## [Problem details]
Copy verbatim the lines running from the start of the records through the line that contains "Windows Defender", including that line.

## [Dataset records]

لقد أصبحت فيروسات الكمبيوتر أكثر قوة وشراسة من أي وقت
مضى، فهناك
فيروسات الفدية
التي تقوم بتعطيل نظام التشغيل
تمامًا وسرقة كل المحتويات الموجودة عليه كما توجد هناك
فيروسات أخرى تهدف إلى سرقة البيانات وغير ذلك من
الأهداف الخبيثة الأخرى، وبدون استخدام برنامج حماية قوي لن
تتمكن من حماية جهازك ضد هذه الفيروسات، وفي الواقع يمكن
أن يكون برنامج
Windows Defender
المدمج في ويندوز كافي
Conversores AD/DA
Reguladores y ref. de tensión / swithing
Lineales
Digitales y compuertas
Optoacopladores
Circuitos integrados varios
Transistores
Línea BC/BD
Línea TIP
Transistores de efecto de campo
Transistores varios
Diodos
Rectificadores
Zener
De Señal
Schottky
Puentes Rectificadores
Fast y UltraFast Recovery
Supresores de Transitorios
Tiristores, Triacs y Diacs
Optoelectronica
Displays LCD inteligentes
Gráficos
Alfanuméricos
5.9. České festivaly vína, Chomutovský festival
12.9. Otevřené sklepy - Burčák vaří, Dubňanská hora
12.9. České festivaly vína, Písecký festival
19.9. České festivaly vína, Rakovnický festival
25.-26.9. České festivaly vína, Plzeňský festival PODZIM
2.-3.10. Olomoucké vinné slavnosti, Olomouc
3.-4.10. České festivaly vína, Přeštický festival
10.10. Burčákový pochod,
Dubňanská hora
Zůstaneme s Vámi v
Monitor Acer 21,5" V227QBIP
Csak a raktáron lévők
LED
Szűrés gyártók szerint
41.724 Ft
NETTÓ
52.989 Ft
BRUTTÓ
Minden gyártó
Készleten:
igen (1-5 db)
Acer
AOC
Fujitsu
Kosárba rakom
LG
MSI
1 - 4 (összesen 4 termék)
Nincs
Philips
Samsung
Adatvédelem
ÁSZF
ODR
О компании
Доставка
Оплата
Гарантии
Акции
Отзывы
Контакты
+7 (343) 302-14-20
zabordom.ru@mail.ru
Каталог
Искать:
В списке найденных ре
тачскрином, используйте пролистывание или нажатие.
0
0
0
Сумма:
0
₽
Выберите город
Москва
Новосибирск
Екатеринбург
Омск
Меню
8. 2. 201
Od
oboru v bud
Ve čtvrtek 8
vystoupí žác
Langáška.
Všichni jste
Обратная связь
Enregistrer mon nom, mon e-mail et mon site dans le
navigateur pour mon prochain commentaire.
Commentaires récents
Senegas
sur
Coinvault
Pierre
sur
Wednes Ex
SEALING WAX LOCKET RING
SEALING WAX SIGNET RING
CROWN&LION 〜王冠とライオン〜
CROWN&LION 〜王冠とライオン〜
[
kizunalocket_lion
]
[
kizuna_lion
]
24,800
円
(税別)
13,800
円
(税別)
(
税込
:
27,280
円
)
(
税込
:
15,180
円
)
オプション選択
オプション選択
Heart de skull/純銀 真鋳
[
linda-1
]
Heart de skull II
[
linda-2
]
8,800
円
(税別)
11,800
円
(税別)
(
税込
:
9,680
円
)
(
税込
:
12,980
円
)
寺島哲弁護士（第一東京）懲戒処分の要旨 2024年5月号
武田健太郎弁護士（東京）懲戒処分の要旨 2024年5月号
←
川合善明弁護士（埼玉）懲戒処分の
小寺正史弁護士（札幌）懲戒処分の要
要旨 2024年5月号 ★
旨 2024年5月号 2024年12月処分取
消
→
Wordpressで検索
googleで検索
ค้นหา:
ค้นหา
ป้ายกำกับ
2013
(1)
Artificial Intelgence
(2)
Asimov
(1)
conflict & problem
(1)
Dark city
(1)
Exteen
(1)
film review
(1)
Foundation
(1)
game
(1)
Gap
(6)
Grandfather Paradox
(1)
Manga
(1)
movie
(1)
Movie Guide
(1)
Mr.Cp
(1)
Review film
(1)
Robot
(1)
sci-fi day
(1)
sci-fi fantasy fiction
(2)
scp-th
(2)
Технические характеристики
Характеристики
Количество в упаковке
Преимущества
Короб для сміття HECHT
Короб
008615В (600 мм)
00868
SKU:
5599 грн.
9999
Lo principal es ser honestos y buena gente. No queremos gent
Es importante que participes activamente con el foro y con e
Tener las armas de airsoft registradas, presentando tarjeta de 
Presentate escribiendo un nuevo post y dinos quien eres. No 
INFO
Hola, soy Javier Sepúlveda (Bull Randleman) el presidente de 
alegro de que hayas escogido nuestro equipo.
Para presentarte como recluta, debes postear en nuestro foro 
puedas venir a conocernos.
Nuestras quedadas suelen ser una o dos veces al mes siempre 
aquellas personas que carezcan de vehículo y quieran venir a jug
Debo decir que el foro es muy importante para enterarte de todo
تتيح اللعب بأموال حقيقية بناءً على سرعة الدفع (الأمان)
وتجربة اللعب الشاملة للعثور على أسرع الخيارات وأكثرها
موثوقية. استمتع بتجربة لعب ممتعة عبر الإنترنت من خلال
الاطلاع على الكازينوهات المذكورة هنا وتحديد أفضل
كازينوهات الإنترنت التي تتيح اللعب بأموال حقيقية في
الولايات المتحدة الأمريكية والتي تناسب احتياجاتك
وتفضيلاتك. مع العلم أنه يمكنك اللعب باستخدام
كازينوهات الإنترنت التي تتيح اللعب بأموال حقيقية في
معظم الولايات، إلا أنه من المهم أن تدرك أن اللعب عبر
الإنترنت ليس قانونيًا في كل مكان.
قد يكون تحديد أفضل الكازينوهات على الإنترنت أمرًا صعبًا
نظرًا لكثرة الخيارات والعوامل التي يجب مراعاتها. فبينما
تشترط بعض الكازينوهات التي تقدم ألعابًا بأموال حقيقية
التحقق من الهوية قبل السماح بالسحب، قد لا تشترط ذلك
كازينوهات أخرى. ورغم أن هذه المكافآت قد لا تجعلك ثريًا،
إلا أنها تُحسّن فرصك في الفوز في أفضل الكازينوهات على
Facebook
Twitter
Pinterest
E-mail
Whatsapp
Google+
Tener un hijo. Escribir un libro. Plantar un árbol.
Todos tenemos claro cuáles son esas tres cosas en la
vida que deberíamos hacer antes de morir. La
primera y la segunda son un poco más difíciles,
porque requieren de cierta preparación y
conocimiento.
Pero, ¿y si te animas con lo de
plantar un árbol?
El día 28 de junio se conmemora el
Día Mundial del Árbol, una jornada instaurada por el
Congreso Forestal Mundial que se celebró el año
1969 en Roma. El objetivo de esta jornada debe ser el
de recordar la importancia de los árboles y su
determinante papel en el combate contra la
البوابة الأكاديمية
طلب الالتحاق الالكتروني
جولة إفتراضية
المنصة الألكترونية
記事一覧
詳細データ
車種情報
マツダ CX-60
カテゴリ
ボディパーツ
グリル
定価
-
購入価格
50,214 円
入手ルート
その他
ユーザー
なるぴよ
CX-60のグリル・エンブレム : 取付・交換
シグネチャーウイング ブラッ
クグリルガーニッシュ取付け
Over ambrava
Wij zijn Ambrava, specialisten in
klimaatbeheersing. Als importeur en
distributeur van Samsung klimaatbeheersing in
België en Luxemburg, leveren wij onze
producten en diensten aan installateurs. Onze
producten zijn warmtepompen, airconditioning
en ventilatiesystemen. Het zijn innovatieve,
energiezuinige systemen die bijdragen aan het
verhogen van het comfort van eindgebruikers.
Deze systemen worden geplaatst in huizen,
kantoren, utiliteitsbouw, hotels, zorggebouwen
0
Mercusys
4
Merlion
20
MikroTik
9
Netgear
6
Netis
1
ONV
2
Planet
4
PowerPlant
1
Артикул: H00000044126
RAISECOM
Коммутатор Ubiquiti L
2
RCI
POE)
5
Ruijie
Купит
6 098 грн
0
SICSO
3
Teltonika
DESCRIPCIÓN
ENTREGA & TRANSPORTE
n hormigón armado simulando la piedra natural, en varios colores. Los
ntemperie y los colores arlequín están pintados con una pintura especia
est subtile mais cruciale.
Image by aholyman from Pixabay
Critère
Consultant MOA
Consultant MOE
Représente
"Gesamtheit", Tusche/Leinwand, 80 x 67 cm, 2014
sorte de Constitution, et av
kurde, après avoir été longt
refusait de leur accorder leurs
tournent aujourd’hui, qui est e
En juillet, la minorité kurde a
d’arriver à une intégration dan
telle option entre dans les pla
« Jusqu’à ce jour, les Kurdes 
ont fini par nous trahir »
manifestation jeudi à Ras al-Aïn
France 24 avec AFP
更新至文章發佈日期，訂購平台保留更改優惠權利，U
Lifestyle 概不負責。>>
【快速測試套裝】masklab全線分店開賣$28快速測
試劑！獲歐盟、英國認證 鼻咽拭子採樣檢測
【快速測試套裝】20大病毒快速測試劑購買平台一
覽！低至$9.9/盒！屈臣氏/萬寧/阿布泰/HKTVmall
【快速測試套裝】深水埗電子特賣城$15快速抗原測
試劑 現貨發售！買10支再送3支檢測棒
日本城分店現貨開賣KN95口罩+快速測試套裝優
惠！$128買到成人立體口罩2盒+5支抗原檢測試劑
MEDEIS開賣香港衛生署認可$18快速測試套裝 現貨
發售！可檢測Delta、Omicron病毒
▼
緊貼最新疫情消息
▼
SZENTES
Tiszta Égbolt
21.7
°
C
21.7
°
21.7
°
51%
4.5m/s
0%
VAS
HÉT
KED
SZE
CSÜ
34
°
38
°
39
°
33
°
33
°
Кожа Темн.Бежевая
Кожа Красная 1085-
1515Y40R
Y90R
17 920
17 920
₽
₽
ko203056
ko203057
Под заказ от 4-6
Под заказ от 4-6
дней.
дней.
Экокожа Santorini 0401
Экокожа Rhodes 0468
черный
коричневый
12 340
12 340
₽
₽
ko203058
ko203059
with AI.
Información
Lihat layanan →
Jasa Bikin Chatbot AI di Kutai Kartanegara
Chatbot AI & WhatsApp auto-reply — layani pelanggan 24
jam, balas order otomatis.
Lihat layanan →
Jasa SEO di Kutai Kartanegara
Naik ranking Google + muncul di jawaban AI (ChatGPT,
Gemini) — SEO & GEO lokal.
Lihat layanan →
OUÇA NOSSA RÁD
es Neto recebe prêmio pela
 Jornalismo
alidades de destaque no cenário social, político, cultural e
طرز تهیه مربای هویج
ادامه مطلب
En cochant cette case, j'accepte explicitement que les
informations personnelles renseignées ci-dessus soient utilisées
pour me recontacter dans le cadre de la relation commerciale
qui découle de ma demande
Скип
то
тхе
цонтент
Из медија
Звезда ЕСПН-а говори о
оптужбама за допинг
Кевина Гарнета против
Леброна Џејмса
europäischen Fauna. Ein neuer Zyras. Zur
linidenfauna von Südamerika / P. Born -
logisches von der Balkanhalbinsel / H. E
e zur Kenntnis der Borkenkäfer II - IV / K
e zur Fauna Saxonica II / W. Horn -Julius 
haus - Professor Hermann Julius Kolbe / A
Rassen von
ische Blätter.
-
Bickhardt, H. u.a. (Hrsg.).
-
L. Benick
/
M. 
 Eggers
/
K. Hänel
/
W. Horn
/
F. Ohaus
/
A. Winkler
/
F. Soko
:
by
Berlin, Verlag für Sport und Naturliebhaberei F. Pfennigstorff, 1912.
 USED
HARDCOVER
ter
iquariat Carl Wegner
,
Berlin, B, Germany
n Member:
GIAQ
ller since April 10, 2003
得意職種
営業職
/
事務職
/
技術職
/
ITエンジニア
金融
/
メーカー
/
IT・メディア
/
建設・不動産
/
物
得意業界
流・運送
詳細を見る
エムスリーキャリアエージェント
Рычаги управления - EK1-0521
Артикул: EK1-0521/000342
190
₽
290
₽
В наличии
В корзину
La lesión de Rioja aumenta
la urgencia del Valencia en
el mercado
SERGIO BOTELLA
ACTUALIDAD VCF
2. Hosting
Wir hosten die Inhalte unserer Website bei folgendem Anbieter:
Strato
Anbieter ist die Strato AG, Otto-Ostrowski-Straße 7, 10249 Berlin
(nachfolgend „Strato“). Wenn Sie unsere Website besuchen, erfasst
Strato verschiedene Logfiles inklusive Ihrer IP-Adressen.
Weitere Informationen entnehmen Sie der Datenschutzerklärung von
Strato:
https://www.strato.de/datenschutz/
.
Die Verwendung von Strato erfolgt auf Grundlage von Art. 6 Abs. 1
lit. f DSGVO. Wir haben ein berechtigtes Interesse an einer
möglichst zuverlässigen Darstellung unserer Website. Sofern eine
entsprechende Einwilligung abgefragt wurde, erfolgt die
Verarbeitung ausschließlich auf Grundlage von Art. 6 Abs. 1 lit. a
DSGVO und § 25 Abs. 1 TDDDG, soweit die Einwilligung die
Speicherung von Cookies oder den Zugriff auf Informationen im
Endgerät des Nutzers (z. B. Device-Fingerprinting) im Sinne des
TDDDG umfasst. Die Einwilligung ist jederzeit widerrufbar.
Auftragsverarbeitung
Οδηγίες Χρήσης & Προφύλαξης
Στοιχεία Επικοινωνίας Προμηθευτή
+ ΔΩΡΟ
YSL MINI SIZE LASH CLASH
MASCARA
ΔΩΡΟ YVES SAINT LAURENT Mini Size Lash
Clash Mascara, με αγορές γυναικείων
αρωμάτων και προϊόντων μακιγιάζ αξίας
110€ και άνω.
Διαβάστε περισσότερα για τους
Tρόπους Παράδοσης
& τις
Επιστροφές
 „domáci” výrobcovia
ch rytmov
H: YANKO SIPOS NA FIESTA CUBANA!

## [Response area]
لقد أصبحت فيروسات الكمبيوتر أكثر قوة وشراسة من أي وقت
مضى، فهناك
فيروسات الفدية
التي تقوم بتعطيل نظام التشغيل
تمامًا وسرقة كل المحتويات الموجودة عليه كما توجد هناك
فيروسات أخرى تهدف إلى سرقة البيانات وغير ذلك من
الأهداف الخبيثة الأخرى، وبدون استخدام برنامج حماية قوي لن
تتمكن من حماية جهازك ضد هذه الفيروسات، وفي الواقع يمكن
أن يكون برنامج
Windows Defender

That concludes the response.